Antibody-based therapeutics are the fastest-growing drug class on the market, used to treat aggressive forms of cancer, chronic autoimmune conditions, and numerous other disease states. Although the specificity, affinity, and versatility of therapeutic antibodies can provide an advantage over traditional small-molecule drugs, their development and optimization can be much more challenging and time-consuming. This is, in part, because the ideal formulation buffer systems used for in vitro characterization inadequately reflect the crowded biological environments (serum, endosomal lumen, etc.) that these drugs experience once administered to a patient. Such environments can perturb the binding of antibodies to their antigens and receptors, as well as homo- and hetero-aggregation, thereby altering therapeutic effect and disposition in ways that are incompletely understood. Although excluded volume effects are classically thought to favor binding, weak interactions with co-solutes in crowded conditions can inhibit binding. The second virial coefficient (B₂) parameter quantifies such weak interactions and can be determined by a variety of techniques in dilute solution, but analogous methods in complex biological fluids are not well established. Here, we demonstrate that fluorescence correlation spectroscopy is able to measure diffusive B₂-values directly in undiluted serum. Apparent second virial coefficient (B_2,app) measurements of antibodies in serum reveal that changes in the balance between attractive and repulsive interactions can dramatically impact global nonideality. Furthermore, our findings suggest that the approach of isolating specific components and completing independent cross-term virial coefficient measurements may not be an effective approach to characterizing nonideality in serum. The approach presented here could enrich our understanding of the effects of biological environments on proteins in general and advance the development of therapeutic antibodies and other protein-based therapeutics.

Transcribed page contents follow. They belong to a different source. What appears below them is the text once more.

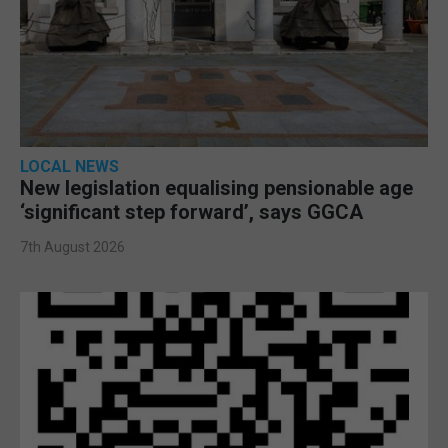
LOCAL NEWS
New legislation equalising pensionable age
‘significant step forward’, says GGCA
7th August 2026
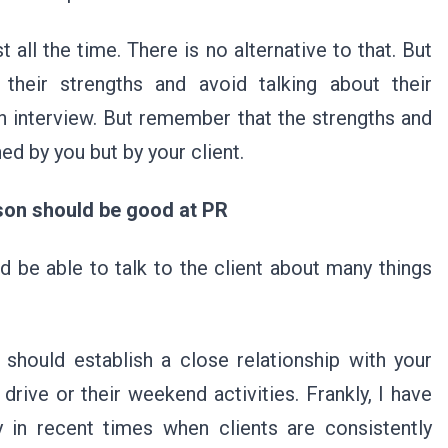
all the time. There is no alternative to that. But
their strengths and avoid talking about their
n interview. But remember that the strengths and
ed by you but by your client.
son should be good at PR
d be able to talk to the client about many things
hould establish a close relationship with your
 drive or their weekend activities. Frankly, I have
y in recent times when clients are consistently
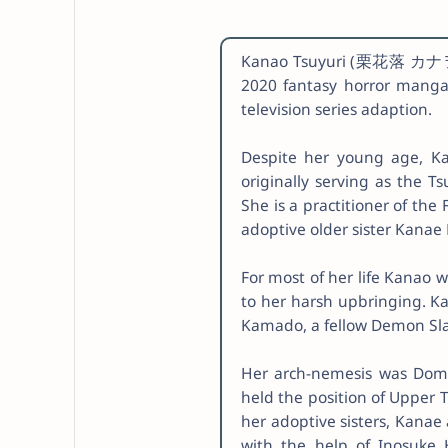
Kanao Tsuyuri (栗花落 カナヲ, T
2020 fantasy horror manga
television series adaption.
Despite her young age, K
originally serving as the T
She is a practitioner of the
adoptive older sister Kanae
For most of her life Kanao 
to her harsh upbringing. K
Kamado, a fellow Demon Slaye
Her arch-nemesis was Dom
held the position of Upper 
her adoptive sisters, Kanae
with the help of Inosuke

基于抗体的疗法是市场上增长最快的药物类别，用于治疗侵袭性癌症、慢性自身免疫性疾病和许多其他疾病状态。尽管治疗性抗体的特异性、亲和力和多功能性可以提供优于传统小分子药物的优势，但它们的开发和优化可能更具挑战性和耗时。这部分是因为用于体外表征的理想制剂缓冲系统不能充分反映这些药物一旦施用于患者时所经历的拥挤的生物环境（血清、内体腔等）。这种环境会干扰抗体与其抗原和受体的结合，以及同源和异源聚集，从而以不完全理解的方式改变治疗效果和处置。尽管排除体积效应被认为有利于结合，但在拥挤条件下与共溶质的弱相互作用会抑制结合。第二维里系数 (B ₂ ) 参数量化了这种弱相互作用，并且可以通过多种技术在稀溶液中确定，但在复杂生物流体中的类似方法还没有很好地建立。在这里，我们证明荧光相关光谱能够直接测量未稀释血清中的扩散B _2值。表观第二维里系数 ( B _{2, app}) 对血清中抗体的测量表明，吸引和排斥相互作用之间平衡的变化会极大地影响全球的非理想性。此外，我们的研究结果表明，分离特定成分和完成独立的跨项维里系数测量的方法可能不是表征血清中非理想性的有效方法。这里介绍的方法可以丰富我们对生物环境对蛋白质一般影响的理解，并促进治疗性抗体和其他基于蛋白质的疗法的发展。